Exercise input:

____

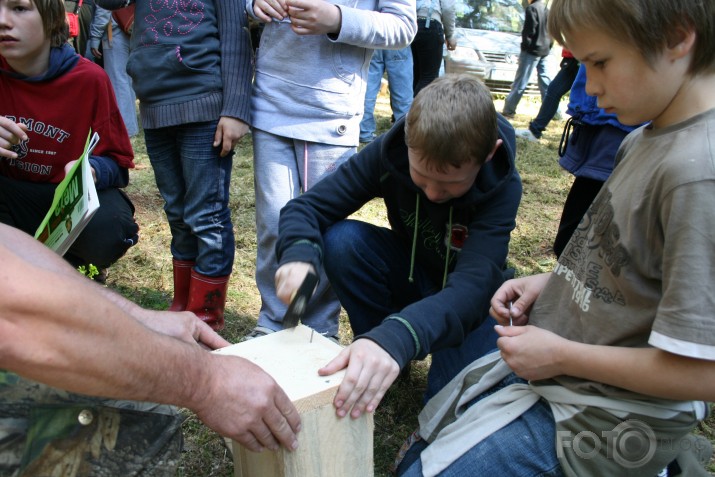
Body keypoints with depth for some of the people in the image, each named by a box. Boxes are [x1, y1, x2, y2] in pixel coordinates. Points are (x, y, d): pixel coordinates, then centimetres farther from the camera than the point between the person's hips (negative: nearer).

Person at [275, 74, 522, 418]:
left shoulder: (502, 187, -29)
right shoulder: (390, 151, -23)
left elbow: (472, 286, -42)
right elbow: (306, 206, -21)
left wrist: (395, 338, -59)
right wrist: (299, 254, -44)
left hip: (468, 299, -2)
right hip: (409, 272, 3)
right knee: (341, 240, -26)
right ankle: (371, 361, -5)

____

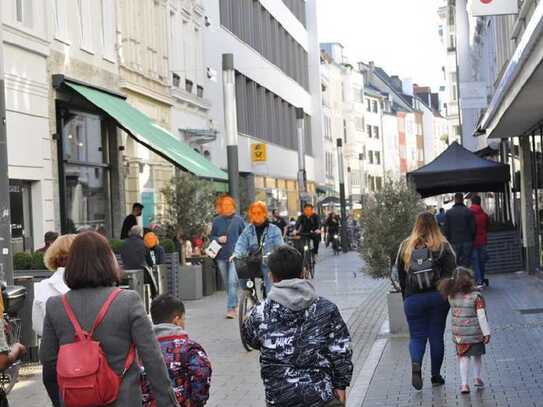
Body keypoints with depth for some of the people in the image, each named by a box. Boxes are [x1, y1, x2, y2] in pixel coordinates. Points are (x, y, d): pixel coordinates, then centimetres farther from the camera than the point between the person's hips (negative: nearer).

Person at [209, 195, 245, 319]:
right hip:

____

Could you repeat exactly the lines above from the line with "right shoulder: (390, 151, -23)" up to and including the line with "right ankle: (371, 361, -5)", and only those?

Output for this exercise:
right shoulder: (390, 151, -23)
left elbow: (472, 286, -42)
right elbow: (306, 206, -21)
left wrist: (395, 338, -59)
right wrist: (299, 254, -44)
left hip: (468, 299, -2)
right hip: (409, 272, 3)
right knee: (341, 240, -26)
right ankle: (371, 361, -5)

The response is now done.